The Sports World Should Stop Mincing Words

By John Feinstein
Special to
Monday, July 16, 2007; 4:39 PM

We live, these days, in a world that becomes more absurd by the moment.

A man who is convicted of leaking information that could affect national security has his sentence commuted by a President who invokes national security as an excuse for not revealing what he or anyone on his staff had for breakfast. An heiress whose major talents appear to be being blonde, stupid and rich, becomes the subject of non-stop media coverage because she goes to jail on a DUI conviction (spending more time in jail, by the way, than the national security leaker) and then uses her release from prison to launch a new clothing line.

The world of sports is no different. The rule these days is to find 15 different ways to not tell the truth, regardless of the subject. Let us begin -- sadly -- with baseball's ongoing hostage crisis, the saga of Barry Bonds. If ever a sport has desperately needed for a superstar to go away, it is baseball and Bonds, who now says he wants to play again next year. Baseball needs another year of Bonds about as much as the world needs a TV show co-hosted by Scooter Libby and Paris Hilton.

There aren't 10 people outside the city of San Francisco who don't believe every word of "Game of Shadows," the book that reveals in painful detail Bonds' decision to start using steroids in 1999 and how it changed his body, his life and baseball history. In fact, it is quite probable that most people in San Francisco believe the book too -- they just don't care. He hits home runs, he won the city a pennant in 2002 and he helped get a gorgeous new ballpark built. So he may be a cheat, but he's their cheat.


The rest of us remain in captivity. Bonds speaks at the All-Star break and, out of one side of his mouth he says he has no problem with Hank Aaron saying he won't be there when Bonds breaks his all-time home run record (current numbers: Aaron-755, Bonds-751). Then, out of the other side of his mouth, declares he will be right there (if) when Alex Rodriguez breaks his record six, seven or eight years from now. English translation: I'm a better guy than Hank Aaron.

Of course, that's, to use a polite word, baloney. Bonds knows why Aaron won't be there; everyone knows why Aaron won't be there. The only problem is Aaron won't say why he won't be there. In keeping with today's jock mores, he keeps circling the subject, talking about not wanting to travel or being busy or just not much feeling like hanging around waiting for a home run. English translation: Bonds is a cheat, he's a jerk and I have no interest in honoring him for a single second.

If he said that, then he would force Bonds to respond in English, rather than winking and saying, "Oh, I have no problem with Hank Aaron." But, since no one in sports speaks directly to any issue anymore, the two men just circle one another.

The same is true of Commission Bud (Hamlet) Selig.

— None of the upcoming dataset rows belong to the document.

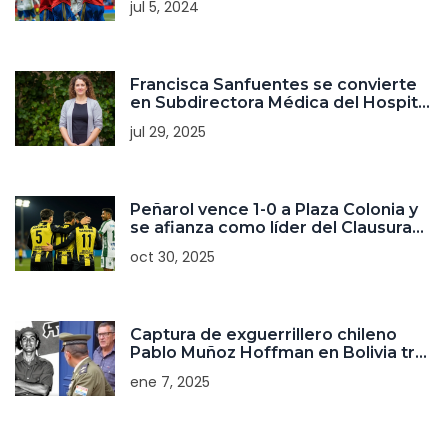
jul 5, 2024
Francisca Sanfuentes se convierte
en Subdirectora Médica del Hospital
Clínico Magallanes mientras sigue
jul 29, 2025
como Seremi
Peñarol vence 1-0 a Plaza Colonia y
se afianza como líder del Clausura
2025
oct 30, 2025
Captura de exguerrillero chileno
Pablo Muñoz Hoffman en Bolivia tras
casi tres décadas evadido
ene 7, 2025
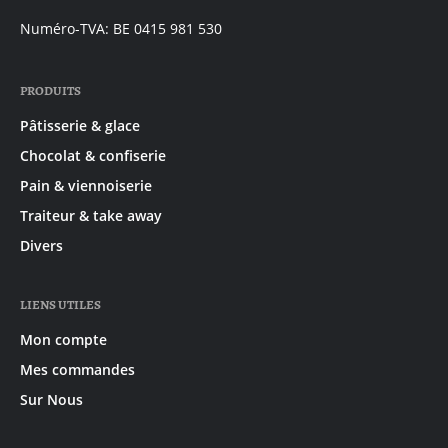
mail:
Numéro-TVA: BE 0415 981 530
PRODUITS
Pâtisserie & glace
Chocolat & confiserie
Pain & viennoiserie
Traiteur & take away
Divers
LIENS UTILES
Mon compte
Mes commandes
Sur Nous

To be there or not to be there (when Bonds hits number 756), that is the question. Whether 'tis nobler to shake the hand of a cheat who I helped get away with cheating for years or to finally stand up and say, "ENOUGH!" Get thee to a nunnery that day rather than a ballpark!

Apologies to Shakespeare. The point though is this: Selig's waffling and warbling on the issue is ridiculous. Everyone knows he doesn't want to be there, that he loves Aaron and can't stand Bonds and what Bonds stands for. And yet, everyone knows that unless Selig gets lucky and Bonds breaks the record during Hall of Fame weekend (July 28-29) when Selig is already committed to being in Cooperstown to honor two true Hall of Famers, Tony Gwynn and Cal Ripken, he's going to be there.

Some say he should be there because he's as culpable as Bonds because he and the owners turned their back on steroids for years. No doubt everyone is guilty: Selig, the owners, the player's union, the media -- no one is innocent. But the notion that Selig should somehow sanction this cheating by shaking Bonds's hand in what will be one of the most insincere gestures in sports history is ludicrous.